Others don’t come into the equation of the hopelessness that is suicide. Contrary to common opinion it is not a selfish act. It is an all-encompassing obsession that is driven by total despair.  It’s not something I would talk about either. It would be my secret.  Suicide is a silent killer and comes well camouflaged. It is like a thief in the night.  It never advertises itself.  It manipulates and it seduces, and when it seems there is no other way out of the darkness it is no longer a last resort. It can become the only resort. It can be, and too often is, irresistible.

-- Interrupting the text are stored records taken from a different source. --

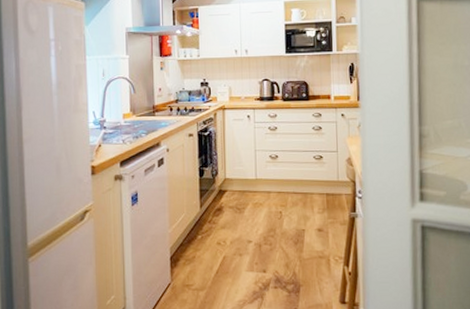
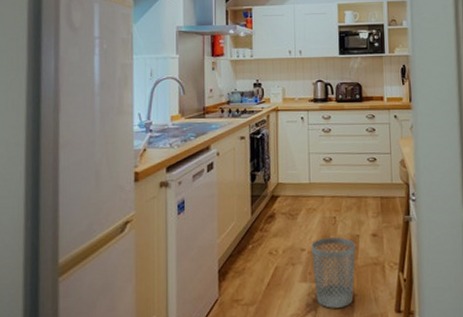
wastebasket: none [258,231,301,296] -> present [311,237,356,308]

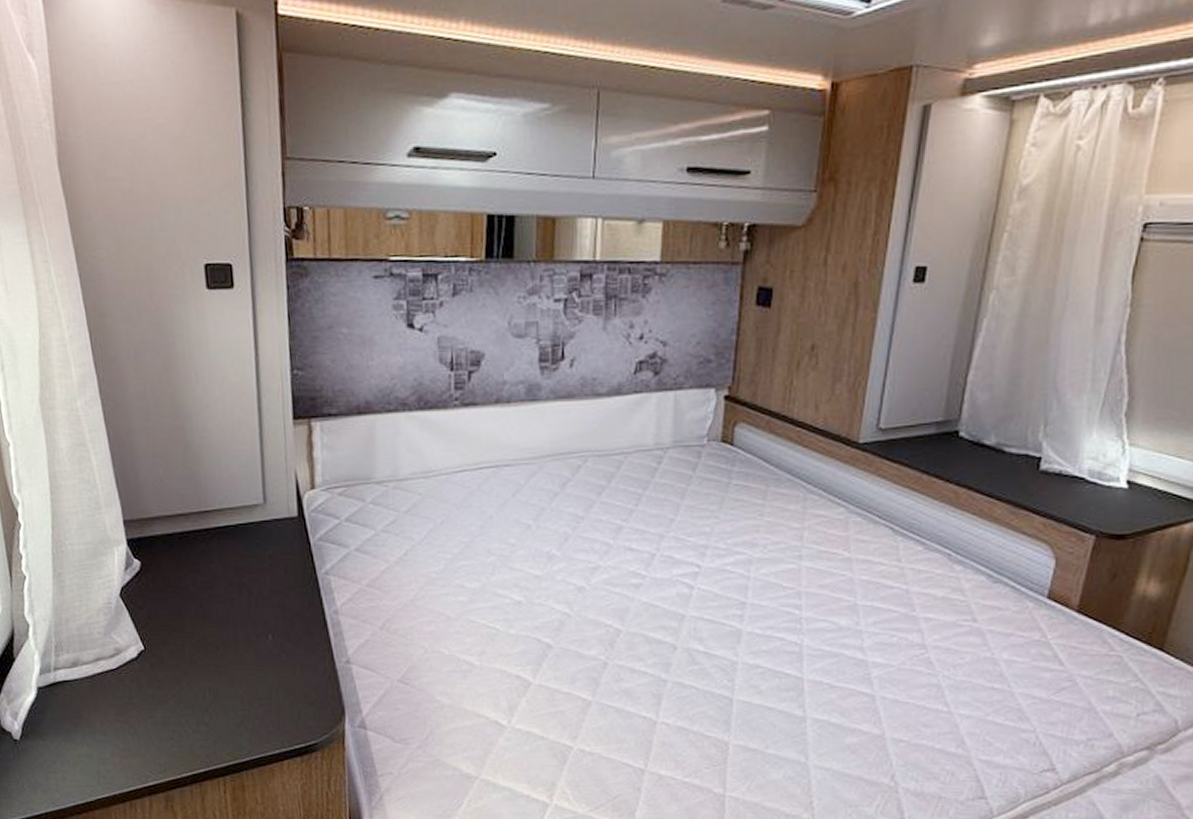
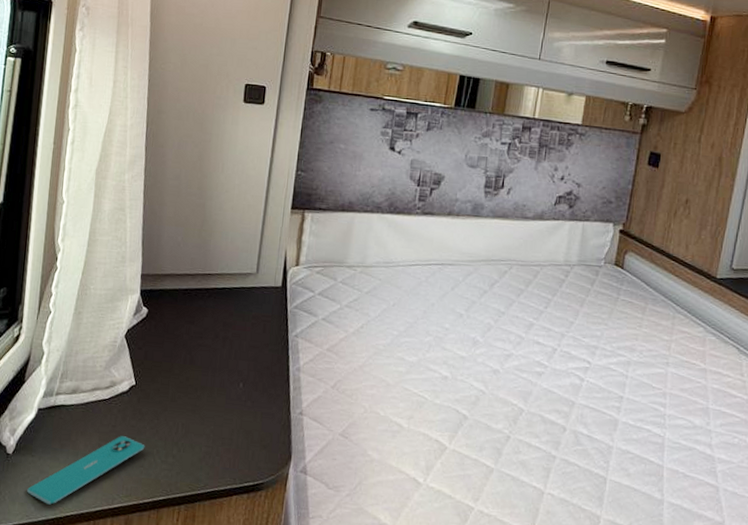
smartphone: none [47,708,171,789] -> present [27,436,145,505]

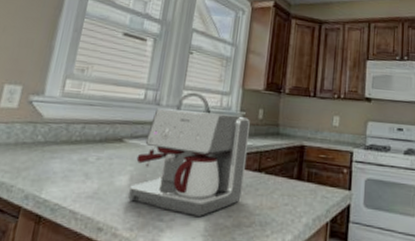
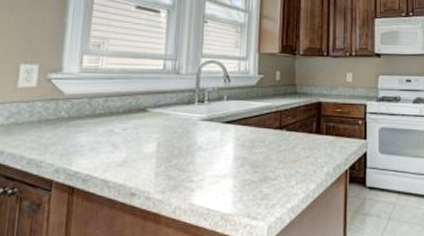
coffee maker: present [128,108,250,216] -> none [157,77,268,174]

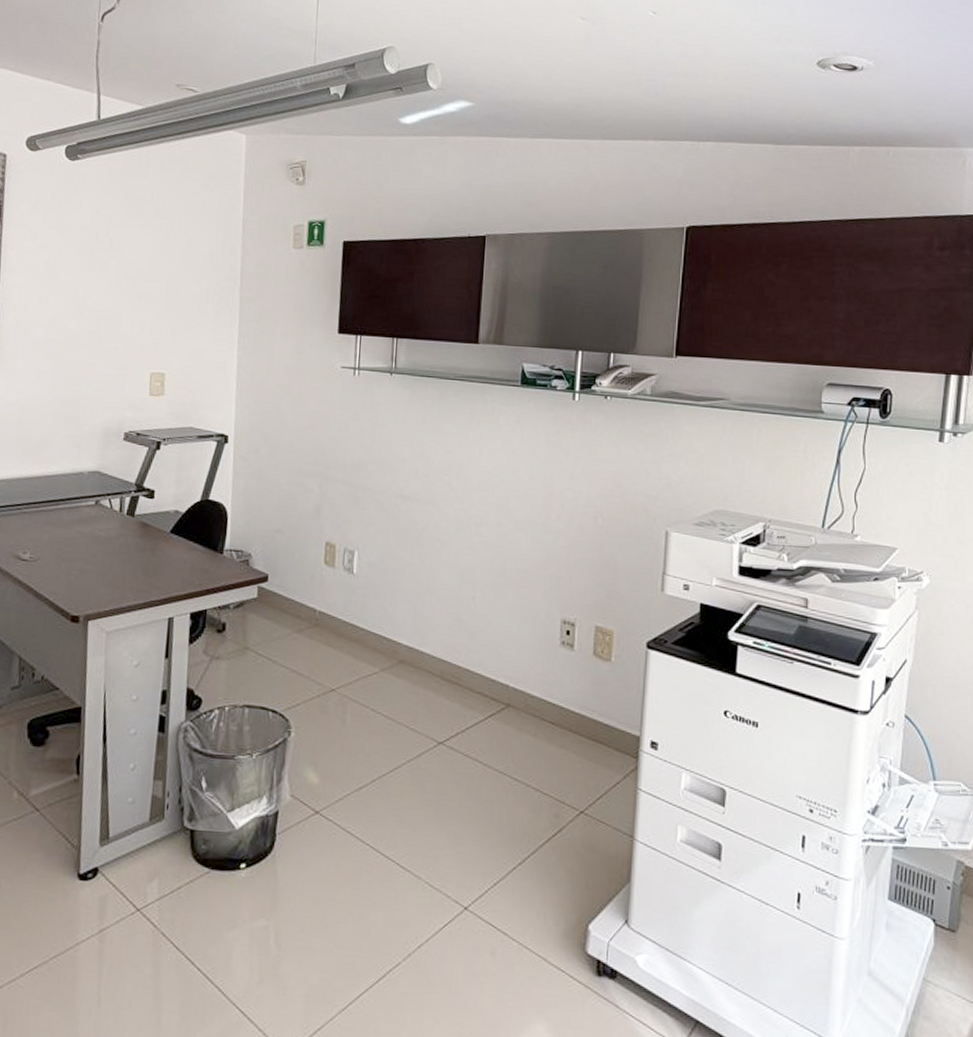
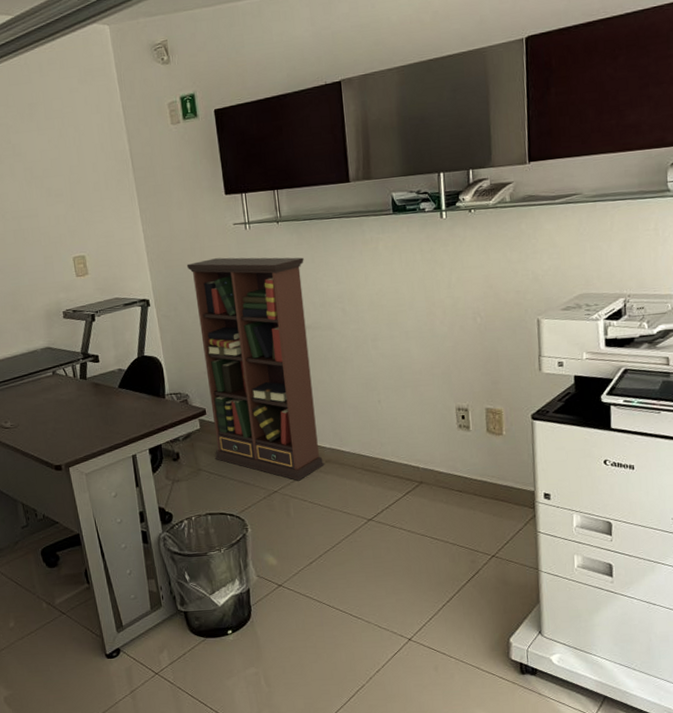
bookcase: none [267,401,414,681] -> present [186,257,325,481]

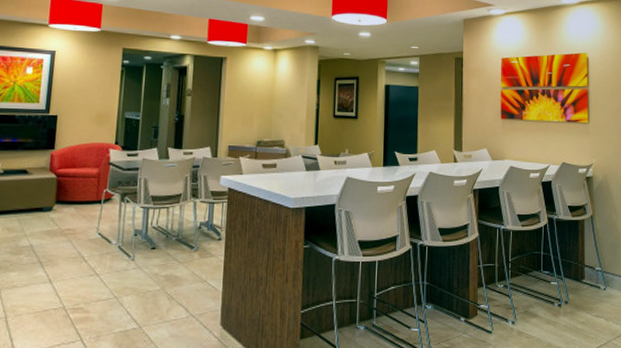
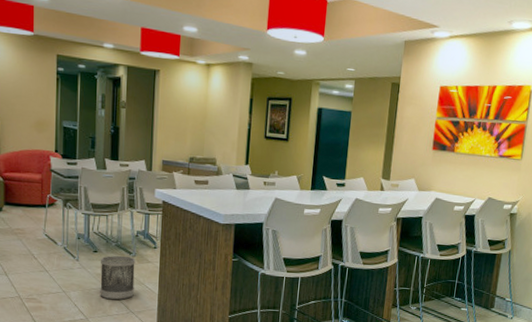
wastebasket: none [156,251,198,303] -> present [100,255,135,300]

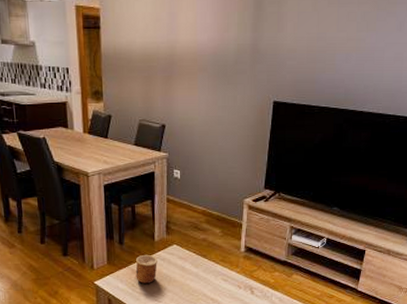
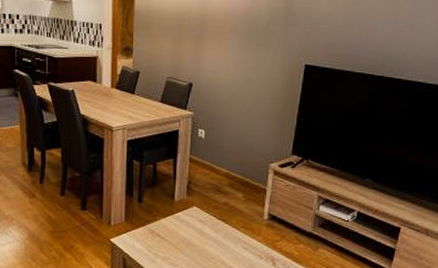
cup: present [135,254,159,284] -> none [152,214,177,245]

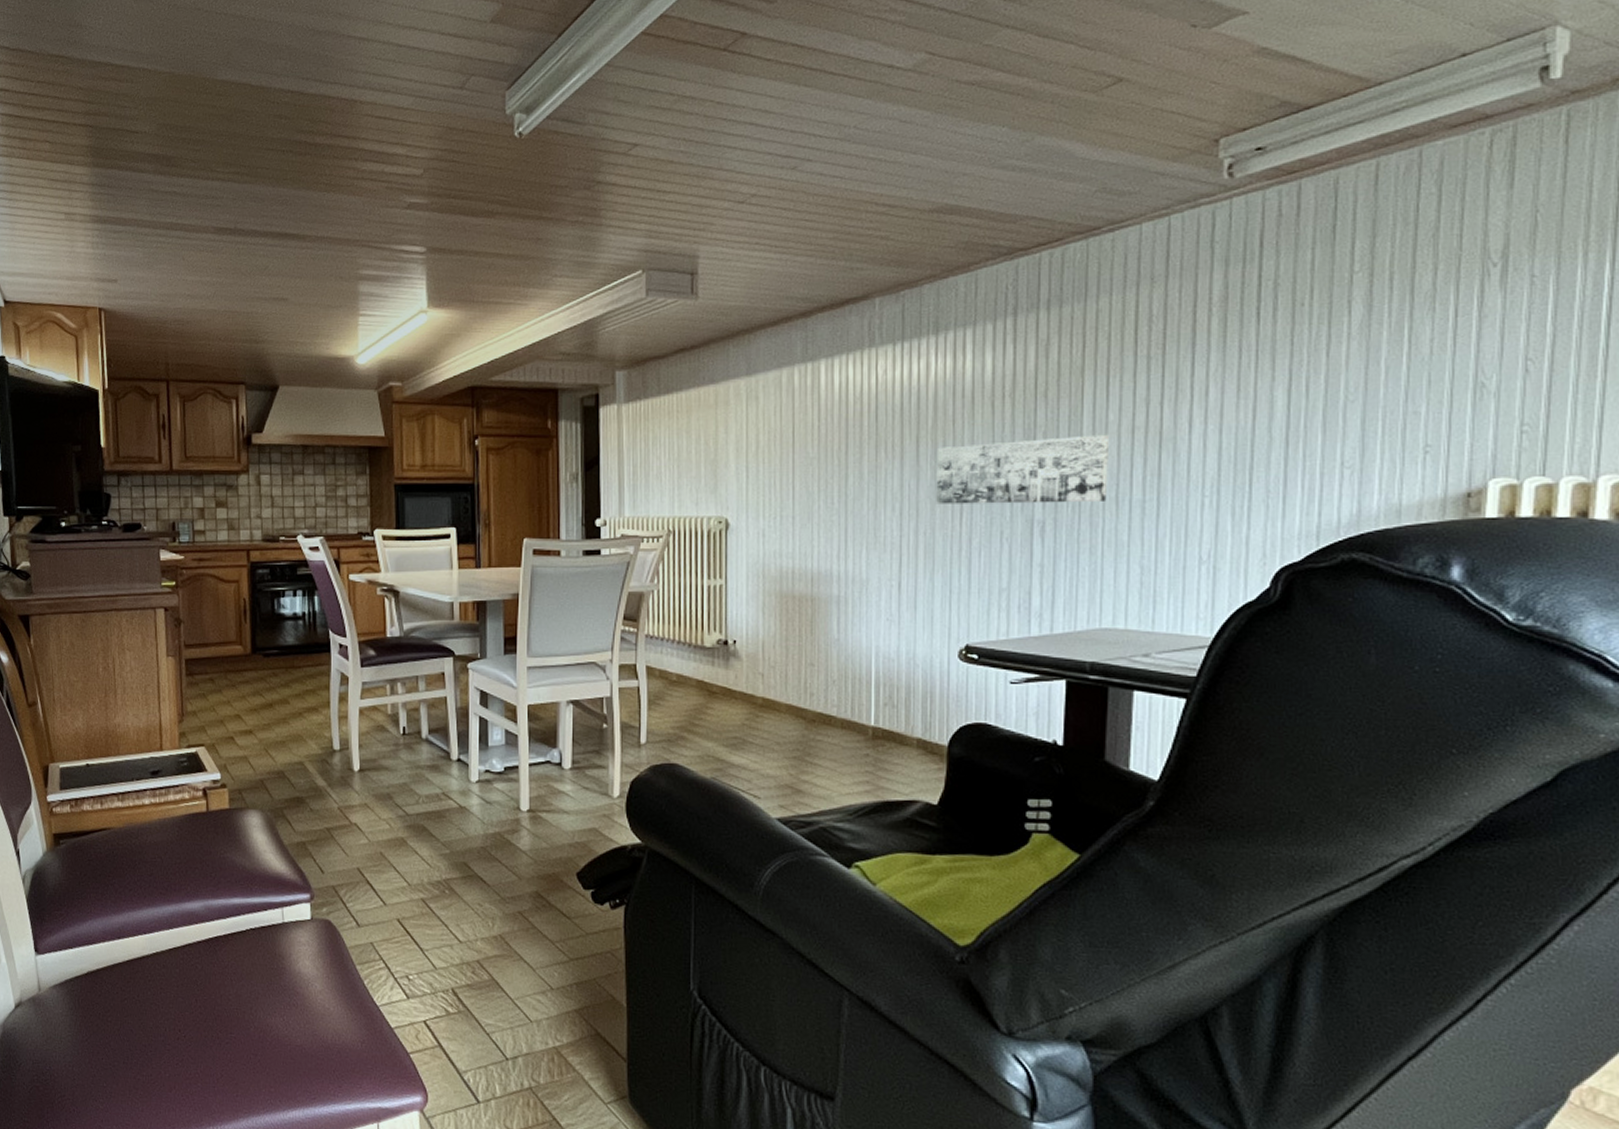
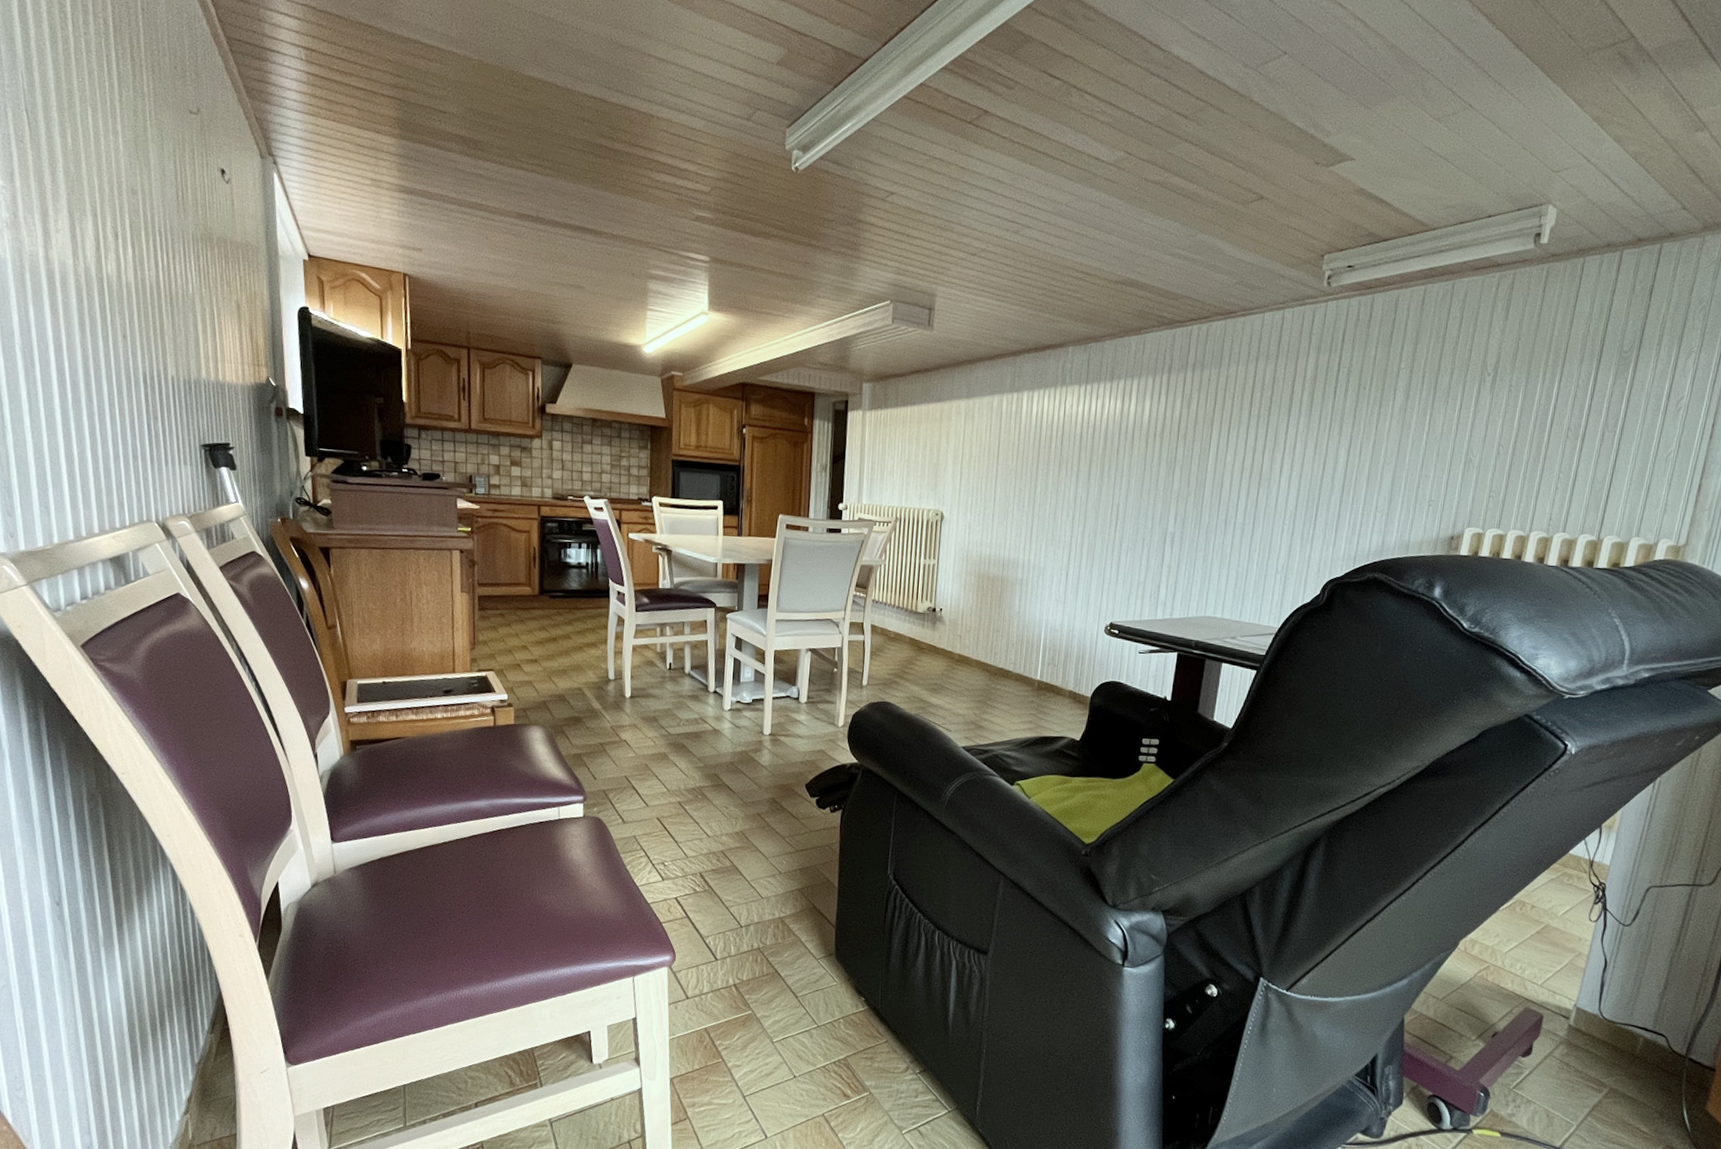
wall art: present [936,434,1110,504] -> none [1099,470,1226,522]

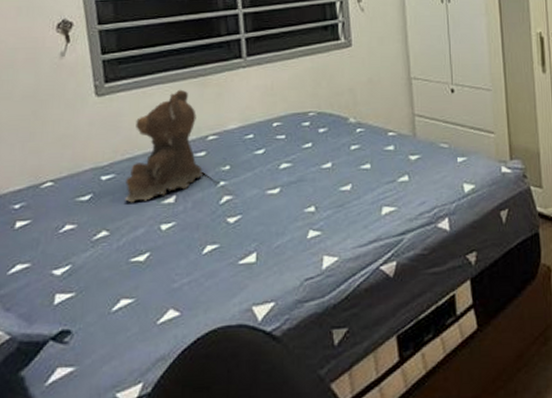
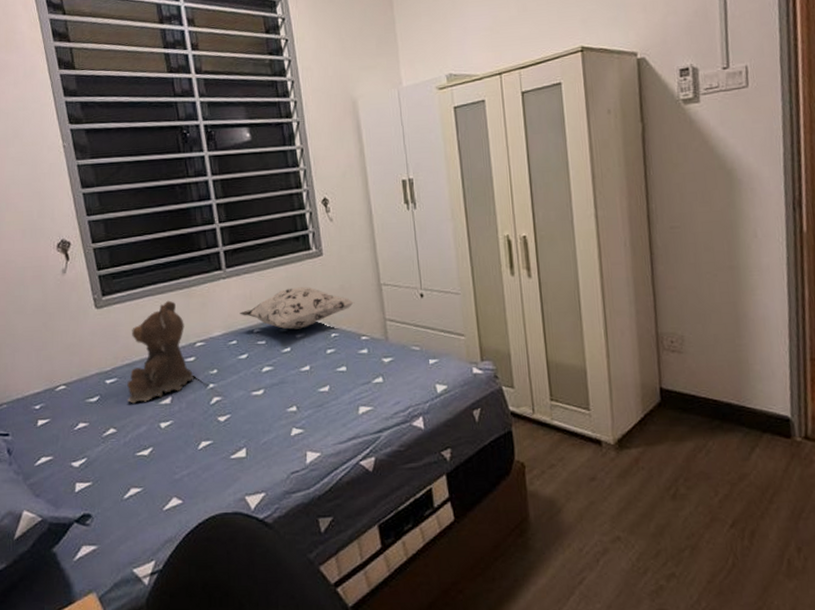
decorative pillow: none [259,78,383,124] -> present [240,287,355,330]

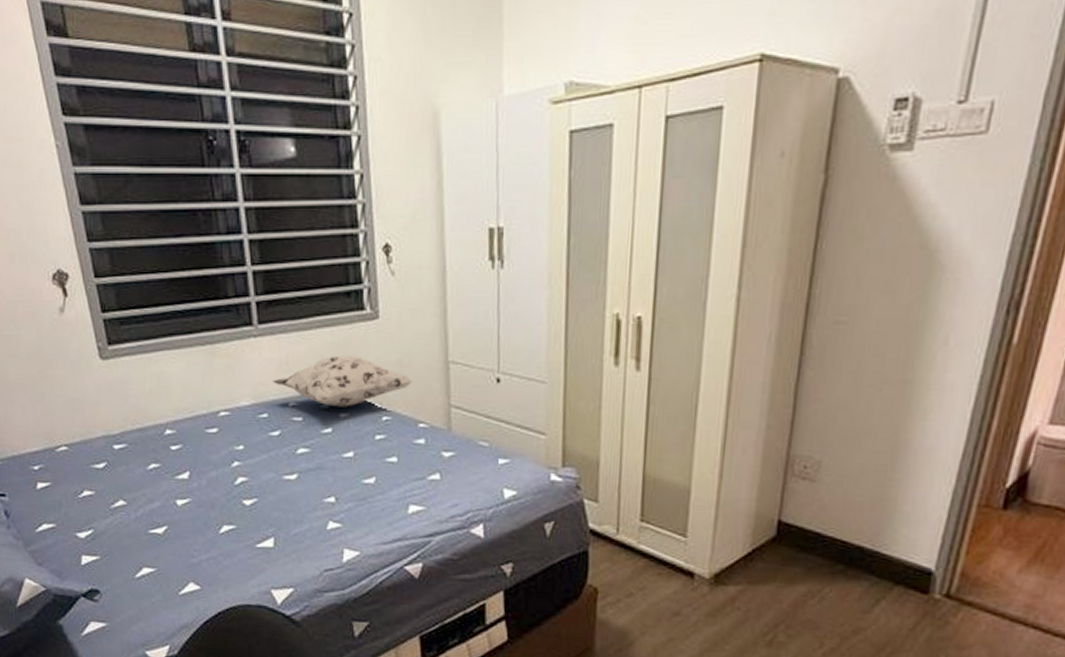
teddy bear: present [127,300,194,404] -> none [138,357,217,475]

The darkness is never ending

The tragedy of suicide in bipolar is that the people who take their own lives during depression would undoubtedly have, by the very nature of the illness, recovered.  But they find themselves unable to wait for what they see as a myth because they don’t believe it will ever happen. The darkness is never ending. Nothing can convince them there is a light at the end of the tunnel that isn’t the light of an oncoming train. Living becomes untenable. That is when it’s over. I know because that’s what I went through.

I refused to believe my psychiatrist, my therapist, in fact anybody who had anything positive to say. I was playing by my rules. Rules that were deliberately self-destructive.  That's the illness at its worst. At its most aggressive. When every shred of hope has disappeared. When everything, as the renowned American playwright Eugene O'Neil wrote, 'seems like a long day's journey into night'. If only they could have hung on. Valuable, productive lives would not have been prematurely ended. Family and friends would not be going through the most terrible grieving process of them all. I was fortunate.

Against all odds I had won

The times I was convinced I would  never get well again were amongst the darkest I have ever experienced. There are few things as painful and debilitating as a complete lack of hope and an overpowering sense of helplessness. I doubted I had the mental resources to even remotely function. Every shred of confidence I had ever possessed had disappeared. 

I did hang on and I did recover and during that recovery I had a revelation. Suffocated by the confines of depression, what I had conveniently pushed to one side and selectively forgotten, was there had never been a time when I hadn’t beaten it.

Seduced by negativity I had decided to ignore that and disregard there was a future worth fighting for, a life worth cherishing. That is what depression does. Over time it had been a battle, but to my eternal surprise somehow I was still here. Against all odds I had won. Against all odds I had survived. But was it against all odds? Or was it that innate desire I have to live? I suspect it was the latter.

through all the suffering and all the mayhem I have survived

Over a period of many years certain songs have become lodged in the memory bank of my life. They often have some significant meaning for me. It might be a time, a place, a person. This happens to a lot of us. Music is the backdrop to our lives and it certainly is to mine. I'm a songwriter.

For a number of reasons the Bee Gees ‘Stayin Alive’,  as soon as I heard it, became one of those songs. It has  been on my playlist ever since. It is a great song by anybody’s standards and as with any really great song it has no weaknesses. Lyrics and melody are a perfect marriage. The performance is flawless.

For me, being a songwriter and living with bipolar, it’s all in the title. The words that, after all those years of doubt, I finally believe. Through all the suffering and all the mayhem I have survived and by doing so I have very much stayed alive. The Bee Gees got it right.